After intracameral injection calcitonin gene-related peptide has been demonstrated to break the blood aqueous barrier and increase intraocular pressure in rabbits. However in cats, calcitonin gene-related peptide decreases intraocular pressure by increasing the outflow facility of aqueous humor. In the present study, the effect of intracameral injection of calcitonin gene-related peptide on the outflow facility in rabbits has been investigated and the intraocular pressure and outflow facility were measured following intravitreal administration of calcitonin gene-related peptide. The results demonstrate that in spite of the apparent pseudofacility component caused by a breakdown of the blood aqueous barrier also the true trabecular outflow is probably increased in the rabbit eye after intracameral injection of calcitonin gene-related peptide. The intravitreal administration of calcitonin gene-related peptide leaves the blood aqueous barrier intact and causes an increase in the outflow facility of aqueous humor with a concomitant long-lasting decrease in intraocular pressure.

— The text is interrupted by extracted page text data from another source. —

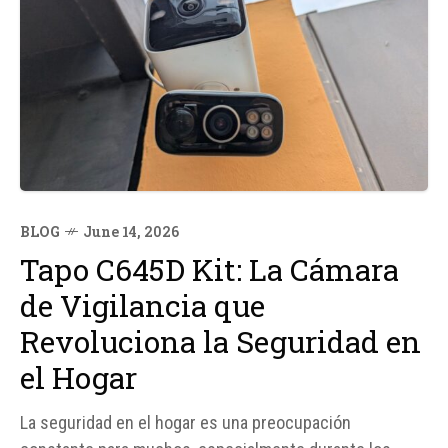
BLOG
June 14, 2026
Tapo C645D Kit: La Cámara
de Vigilancia que
Revoluciona la Seguridad en
el Hogar
La seguridad en el hogar es una preocupación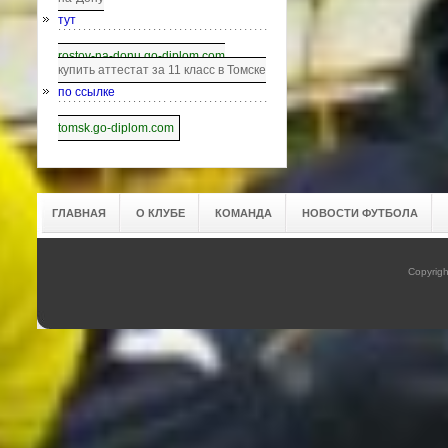
тут
rostov-na-donu.go-diplom.com
купить аттестат за 11 класс в Томске
по ссылке
tomsk.go-diplom.com
ГЛАВНАЯ
О КЛУБЕ
КОМАНДА
НОВОСТИ ФУТБОЛА
Copyrig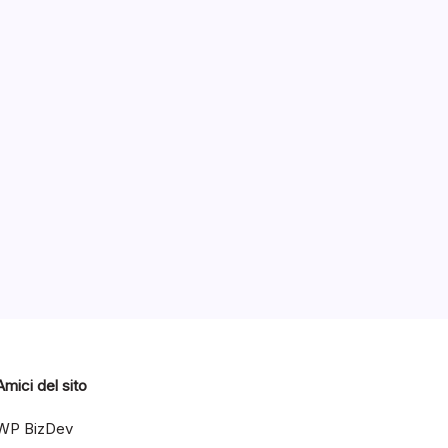
o
Categorie
2014
Amici del sito
WP BizDev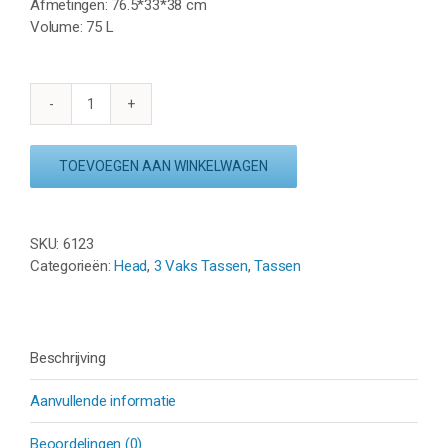
Afmetingen: 76.5*33*38 cm
Volume: 75 L
HEAD
TOUR
RACKETBAG
TOEVOEGEN AAN WINKELWAGEN
XL
NEON
2025
SKU:
6123
-
Categorieën:
Head
,
3 Vaks Tassen
,
Tassen
ZWART
aantal
Beschrijving
Aanvullende informatie
Beoordelingen (0)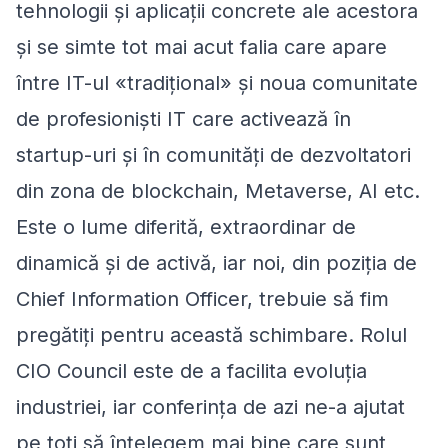
tehnologii și aplicații concrete ale acestora
și se simte tot mai acut falia care apare
între IT-ul «tradițional» și noua comunitate
de profesioniști IT care activează în
startup-uri și în comunități de dezvoltatori
din zona de blockchain, Metaverse, AI etc.
Este o lume diferită, extraordinar de
dinamică și de activă, iar noi, din poziția de
Chief Information Officer, trebuie să fim
pregătiți pentru această schimbare. Rolul
CIO Council este de a facilita evoluția
industriei, iar conferința de azi ne-a ajutat
pe toți să înțelegem mai bine care sunt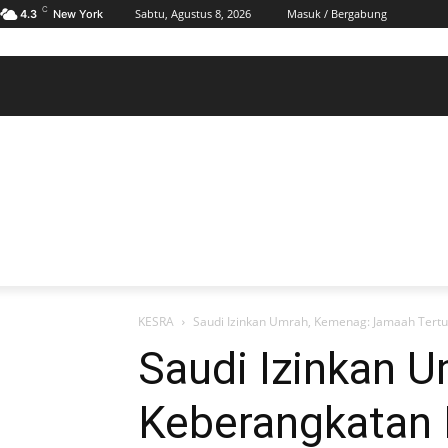
C
Sabtu, Agustus 8, 2026
Masuk / Bergabung
4.3
New York
BERANDA
POLHUKAM
PELABUHAN & MARITIM
KESRA
EKONOMI
DAERAH
BERANDA
POLHUKAM
PELABUHAN & MARITIM
KE
KESRA
Saudi Izinkan Umrah, Kemenag: Jamaah Tert
Saudi Izinkan 
Keberangkatan 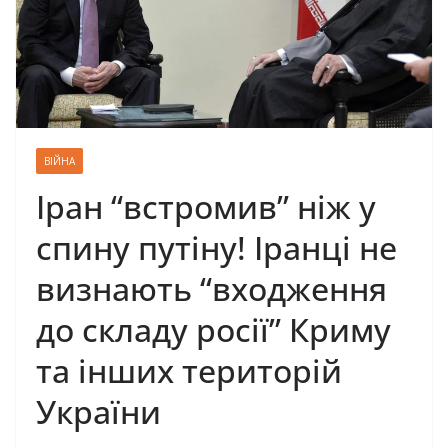
ВІЙНА
Іран “встромив” ніж у
спину путіну! Іранці не
визнають “входження
до складу росії” Криму
та інших територій
України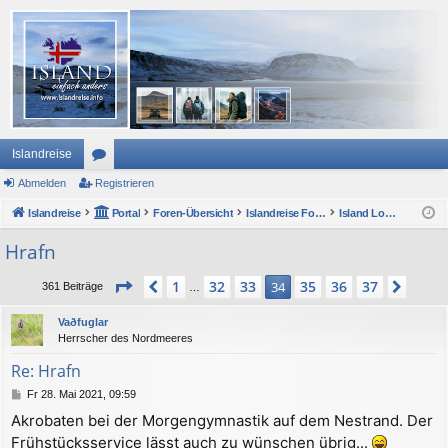
Islandreise
Abmelden
or
Registrieren
Islandreise
en
Portal
Foren-Übersicht
Islandreise Forum
Island Lounge und ForumsForum
Hrafn
Seite
34
von
37
1
32
33
35
36
37
Vorherige
34
Näch
361 Beiträge
…
Vaðfuglar
Herrscher des Nordmeeres
Re: Hrafn
B
Fr 28. Mai 2021, 09:59
e
Akrobaten bei der Morgengymnastik auf dem Nestrand. Der
i
Frühstücksservice lässt auch zu wünschen übrig...
t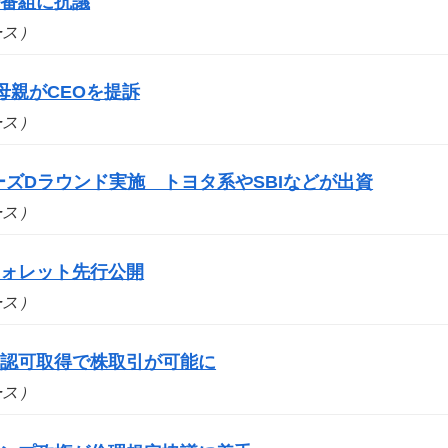
場番組に抗議
ュース）
母親がCEOを提訴
ュース）
シリーズDラウンド実施 トヨタ系やSBIなどが出資
ュース）
ウォレット先行公開
ュース）
の認可取得で株取引が可能に
ュース）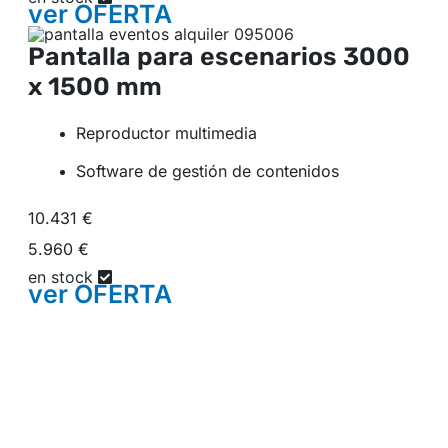
ver
OFERTA
Pantalla para escenarios
3000
x 1500 mm
Reproductor multimedia
Software de gestión de contenidos
10.431 €
5.960 €
en stock
ver
OFERTA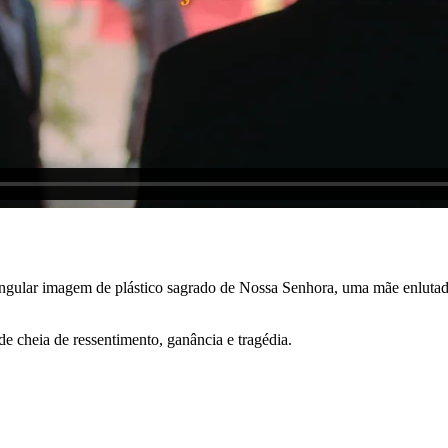
gular imagem de plástico sagrado de Nossa Senhora, uma mãe enlutada
e cheia de ressentimento, ganância e tragédia.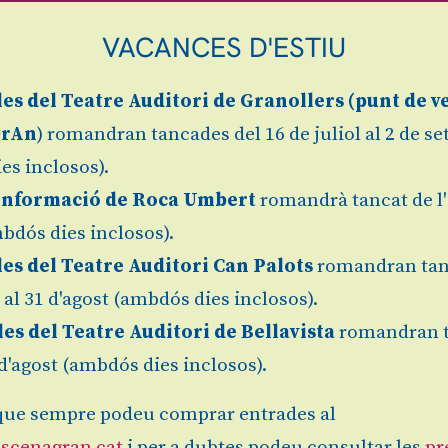
VACANCES D'ESTIU
les
del Teatre Auditori de Granollers (
punt de v
grAn
) romandran tancades del 16 de juliol al 2 de s
es inclosos).
Informació de Roca Umbert
romandrà tancat de l'
bdós dies inclosos).
les del Teatre Auditori Can Palots
romandran tan
l al 31 d'agost (ambdós dies inclosos).
les del Teatre Auditori de Bellavista
romandran 
1 d'agost (ambdós dies inclosos).
ue sempre podeu comprar entrades al
scenagran.cat
i per a dubtes podeu consultar les
pr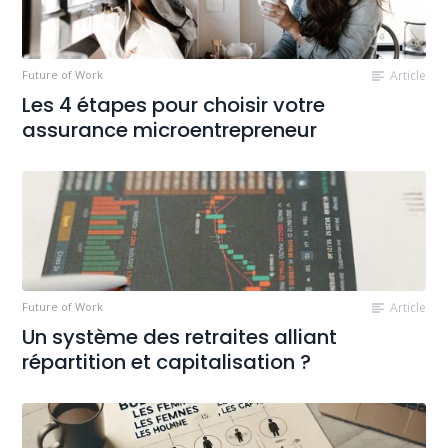
Future of Work
Article
Les 4 étapes pour choisir votre
assurance microentrepreneur
Future of Work
Article
Un système des retraites alliant
répartition et capitalisation ?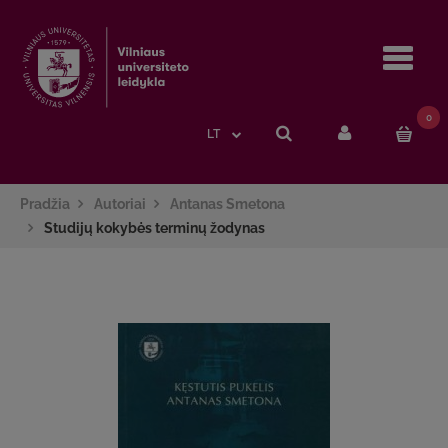
Navi
0
LT
Pradžia
Autoriai
Antanas Smetona
Studijų kokybės terminų žodynas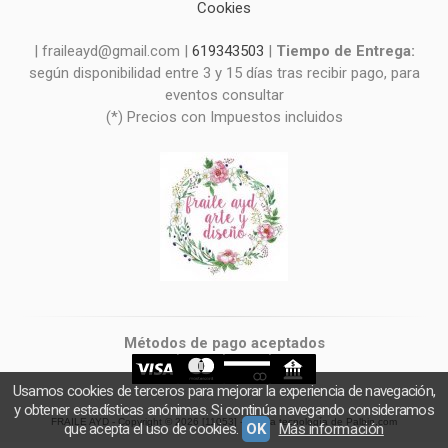
Cookies
| fraileayd@gmail.com |
619343503
|
Tiempo de Entrega:
según disponibilidad entre 3 y 15 días tras recibir pago, para
eventos consultar
(*) Precios con Impuestos incluidos
Métodos de pago aceptados
Usamos cookies de terceros para mejorar la experiencia de navegación,
y obtener estadísticas anónimas. Si continúa navegando consideramos
FRAILE AYD
- Copyright © 2026 [11053] - Con la tecnología de Palbin.com
que acepta el uso de cookies.
OK
Más información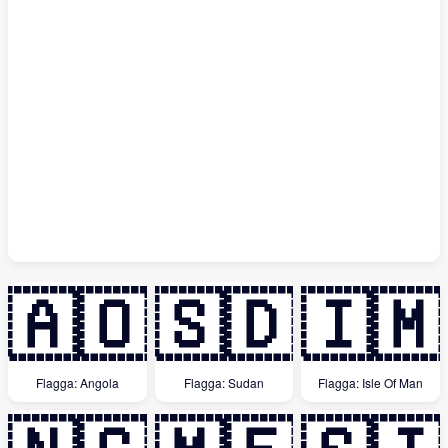
🇦🇴
🇸🇩
🇮🇲
Flagga: Angola
Flagga: Sudan
Flagga: Isle Of Man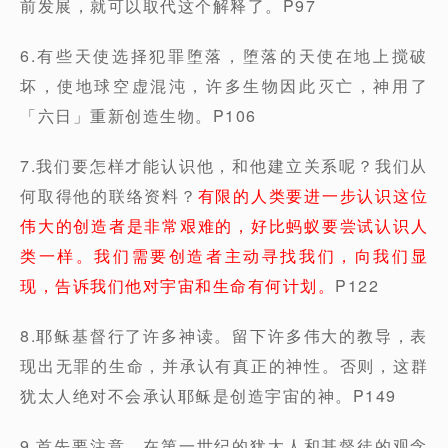
前发展，就可以取代这个解释了。P97
6.有些天使选择犯罪堕落，堕落的天使在地上搅破
坏，使地球空虚混沌，许多生物因此灭亡，神用了
「六日」重新创造生物。P106
7.我们要怎样才能认识他，和他建立关系呢？我们从
何取得他的联络资料？
有限的人类要进一步认识这位
伟大的创造者是非常艰难的，好比蚂蚁要尝试认识人
类一样。我们需要创造者主动寻找我们，向我们显
现，告诉我们他对宇宙和生命有何计划。
P122
8.耶稣基督行了许多神读。留下许多伟大的教导，表
现出无罪的生命，并承认有真正的神性。否则，这群
犹太人绝对不会承认耶稣是创造宇宙的神。P149
9.首先要注意，在第一世纪的犹太人和基督徒的观念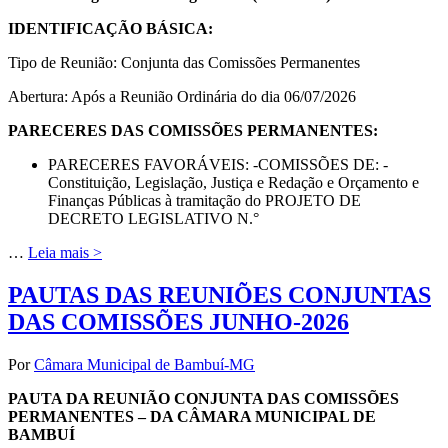
IDENTIFICAÇÃO BÁSICA:
Tipo de Reunião: Conjunta das Comissões Permanentes
Abertura: Após a Reunião Ordinária do dia 06/07/2026
PARECERES DAS COMISSÕES PERMANENTES:
PARECERES FAVORÁVEIS: -COMISSÕES DE: -
Constituição, Legislação, Justiça e Redação e Orçamento e
Finanças Públicas à tramitação do PROJETO DE
DECRETO LEGISLATIVO N.°
…
Leia mais >
PAUTAS DAS REUNIÕES CONJUNTAS
DAS COMISSÕES JUNHO-2026
Por
Câmara Municipal de Bambuí-MG
PAUTA DA REUNIÃO CONJUNTA DAS COMISSÕES
PERMANENTES – DA CÂMARA MUNICIPAL DE
BAMBUÍ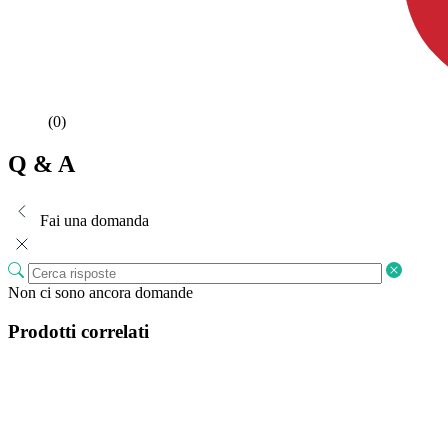
(0)
Q & A
Fai una domanda
Non ci sono ancora domande
Prodotti correlati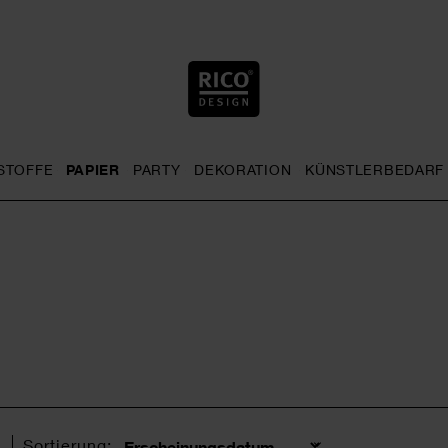
STOFFE
PAPIER
PARTY
DEKORATION
KÜNSTLERBEDARF
nu
& Häkeln general.openMenu
Sticken general.openMenu
Stoffe general.openMenu
Papier general.openMenu
Party general.openMenu
Dekoration gen
l
Sortierung: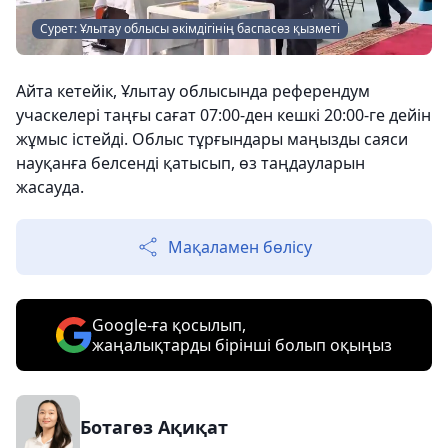
Сурет: Ұлытау облысы әкімдігінің баспасөз қызметі
Айта кетейік, Ұлытау облысында референдум
учаскелері таңғы сағат 07:00-ден кешкі 20:00-ге дейін
жұмыс істейді. Облыс тұрғындары маңызды саяси
науқанға белсенді қатысып, өз таңдауларын
жасауда.
Мақаламен бөлісу
Google-ға қосылып,
жаңалықтарды бірінші болып оқыңыз
Ботагөз Ақиқат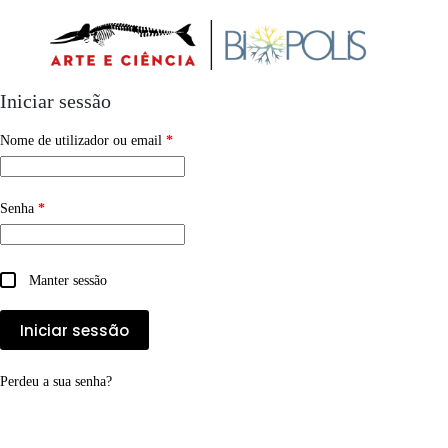
Pular
para
o
conteúdo
Iniciar sessão
Obrigatório
Nome de utilizador ou email
*
Obrigatório
Senha
*
Manter sessão
Iniciar sessão
Perdeu a sua senha?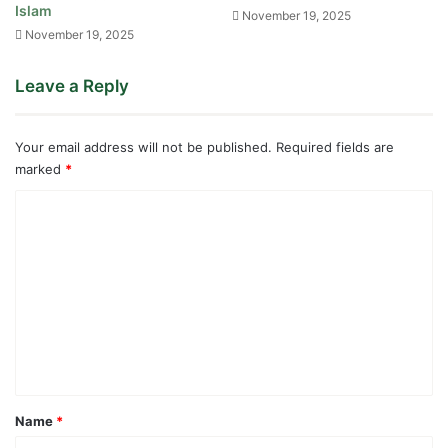
Islam
November 19, 2025
November 19, 2025
Leave a Reply
Your email address will not be published.
Required fields are
marked
*
C
o
m
m
e
n
t
*
Name
*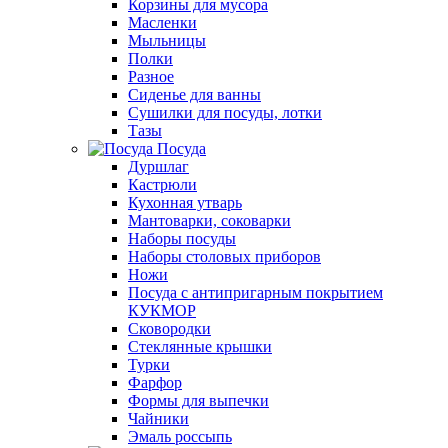
Корзины для мусора
Масленки
Мыльницы
Полки
Разное
Сиденье для ванны
Сушилки для посуды, лотки
Тазы
Посуда
Дуршлаг
Кастрюли
Кухонная утварь
Мантоварки, соковарки
Наборы посуды
Наборы столовых приборов
Ножи
Посуда с антипригарным покрытием
КУКМОР
Сковородки
Стеклянные крышки
Турки
Фарфор
Формы для выпечки
Чайники
Эмаль россыпь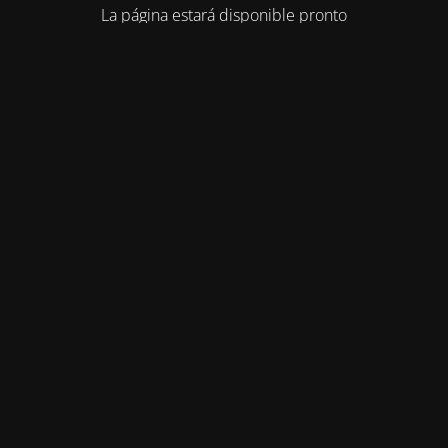
La página estará disponible pronto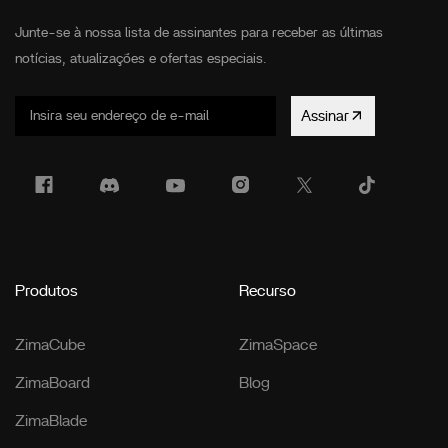
Junte-se à nossa lista de assinantes para receber as últimas
notícias, atualizações e ofertas especiais.
Assinar
Produtos
Recurso
ZimaCube
ZimaSpace
ZimaBoard
Blog
ZimaBlade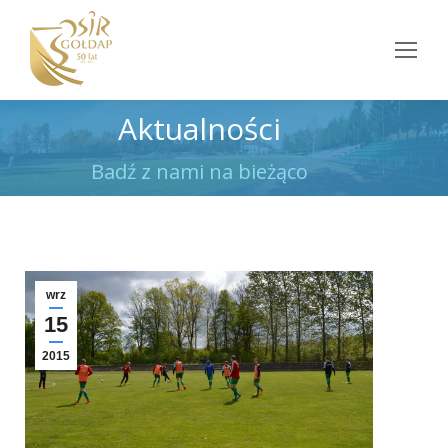
Aktualności
Jesteś tutaj:
Badź z nami na bieżąco
wrz
15
2015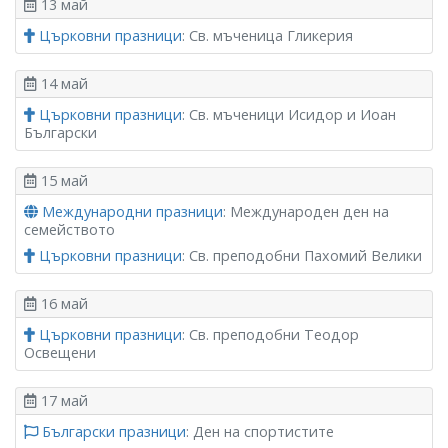
13 май
Църковни празници
: Св. мъченица Гликерия
14 май
Църковни празници
: Св. мъченици Исидор и Иоан
Български
15 май
Международни празници
: Международен ден на
семейството
Църковни празници
: Св. преподобни Пахомий Велики
16 май
Църковни празници
: Св. преподобни Теодор
Освещени
17 май
Български празници
: Ден на спортистите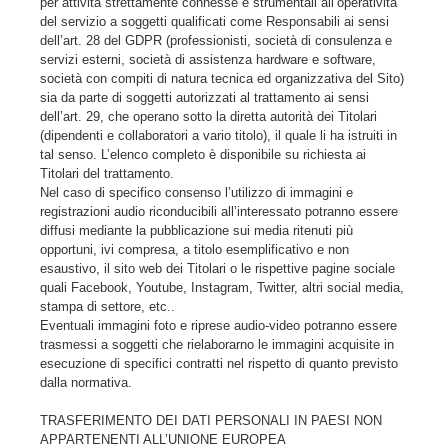
per attività strettamente connesse e strumentali all’operatività
del servizio a soggetti qualificati come Responsabili ai sensi
dell’art. 28 del GDPR (professionisti, società di consulenza e
servizi esterni, società di assistenza hardware e software,
società con compiti di natura tecnica ed organizzativa del Sito)
sia da parte di soggetti autorizzati al trattamento ai sensi
dell’art. 29, che operano sotto la diretta autorità dei Titolari
(dipendenti e collaboratori a vario titolo), il quale li ha istruiti in
tal senso. L’elenco completo è disponibile su richiesta ai
Titolari del trattamento.
Nel caso di specifico consenso l’utilizzo di immagini e
registrazioni audio riconducibili all’interessato potranno essere
diffusi mediante la pubblicazione sui media ritenuti più
opportuni, ivi compresa, a titolo esemplificativo e non
esaustivo, il sito web dei Titolari o le rispettive pagine sociale
quali Facebook, Youtube, Instagram, Twitter, altri social media,
stampa di settore, etc..
Eventuali immagini foto e riprese audio-video potranno essere
trasmessi a soggetti che rielaborarno le immagini acquisite in
esecuzione di specifici contratti nel rispetto di quanto previsto
dalla normativa.
TRASFERIMENTO DEI DATI PERSONALI IN PAESI NON
APPARTENENTI ALL’UNIONE EUROPEA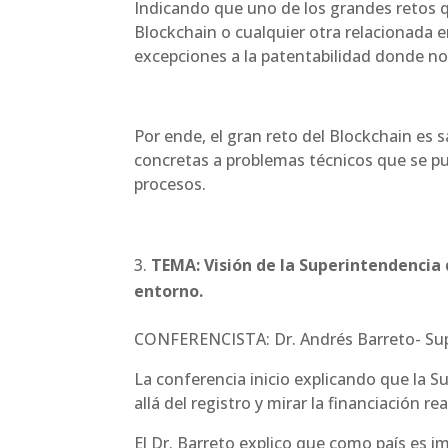
Indicando que uno de los grandes retos que
Blockchain o cualquier otra relacionada e
excepciones a la patentabilidad donde no
Por ende, el gran reto del Blockchain es 
concretas a problemas técnicos que se pu
procesos.
TEMA: Visión de la Superintendencia 
entorno.
CONFERENCISTA: Dr. Andrés Barreto- Sup
La conferencia inicio explicando que la S
allá del registro y mirar la financiación r
El Dr. Barreto explico que como país es i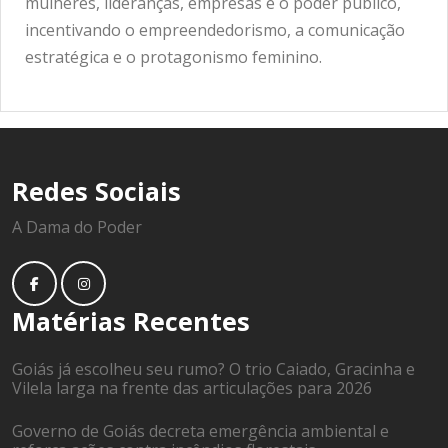
mulheres, lideranças, empresas e o poder público,
incentivando o empreendedorismo, a comunicação
estratégica e o protagonismo feminino.
Redes Sociais
A Dama do Poder
Matérias Recentes
Goiás já escolheu seu rumo? O trio Caiado, Gracinha e
Vilela larga na frente das articulações para 2026
Governo de Goiás decreta emergência ambiental e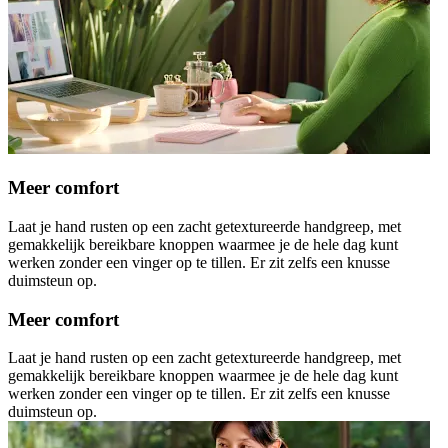
Meer comfort
Laat je hand rusten op een zacht getextureerde handgreep, met
gemakkelijk bereikbare knoppen waarmee je de hele dag kunt
werken zonder een vinger op te tillen. Er zit zelfs een knusse
duimsteun op.
Meer comfort
Laat je hand rusten op een zacht getextureerde handgreep, met
gemakkelijk bereikbare knoppen waarmee je de hele dag kunt
werken zonder een vinger op te tillen. Er zit zelfs een knusse
duimsteun op.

Effects of somatostatin, a somatostatin analog, neurotensin and met-enkephalin in the eye with special reference to the irritative response.

The effects of somatostatin, cyclo(D-Trp-Lys-Thr-Phe-Pro-Phe) acetate, a somatostatin analog, neurotensin, and met-enkephalin were studied in the rabbit eye by measuring the intraocular pressure (IOP), aqueous humor protein concentration, ocular blood flow and the pupil diameter. Somatostatin or the analog injected intracamerally (10 micrograms/eye) and infused intra-arterially (0.6-4 micrograms/min) had no significant effect on the parameters studied in normal eyes. However, somatostatin and, particularly, the analog attenuated the miotic response to a standard nociceptive stimulus consisting of topical application of 1% neutral formaldehyde. The other component parts of the irritative response were not attenuated. Intracameral injection of 1-2 micrograms neurotensin caused vasodilation in the anterior segment of the eye, a slight increase in aqueous humor protein concentration, and some decrease in IOP. Intracameral injection of 1-50 micrograms met-enkephalin had no effect on the blood-aqueous barrier, IOP or the pupil diameter. Neither did this dose of met-enkephalin attenuate the miotic response to exogenous substance P. It seems likely that somatostatin and the somatostatin analog attenuate the miotic response to nociceptive stimuli by preventing the release of a substance, presumably substance P, from sensory nerves.